Exercise aim: What is needed is an exact copy of every entry below, with the pictures left out.
** Data in this exercise follows **
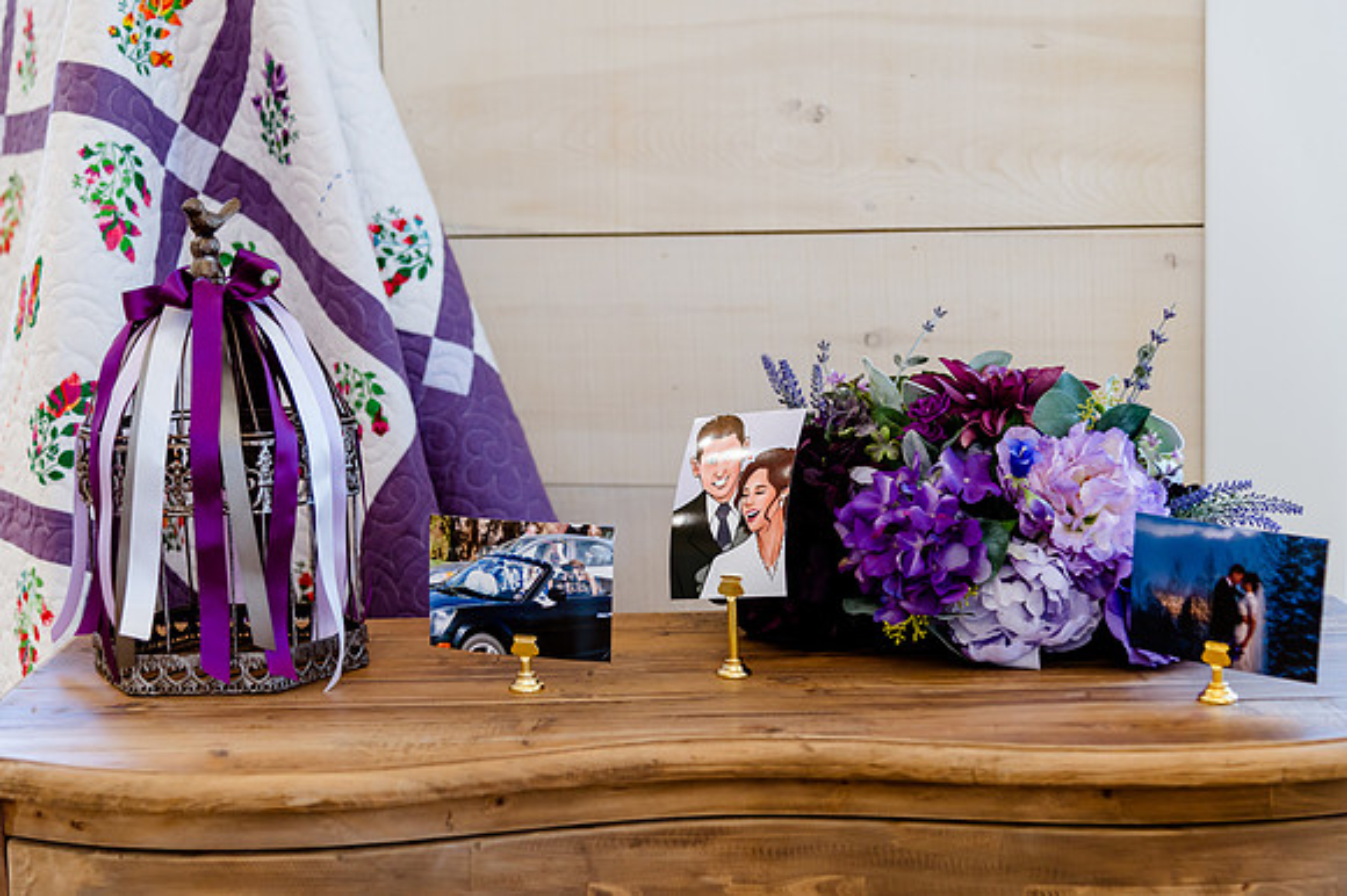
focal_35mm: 58
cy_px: 448
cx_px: 674
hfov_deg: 34.5
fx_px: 2169
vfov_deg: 23.4
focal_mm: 58
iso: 800
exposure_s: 1/200
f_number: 4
** End of Data in this exercise **
Response area:
focal_35mm: 58
cy_px: 448
cx_px: 674
hfov_deg: 34.5
fx_px: 2169
vfov_deg: 23.4
focal_mm: 58
iso: 800
exposure_s: 1/200
f_number: 4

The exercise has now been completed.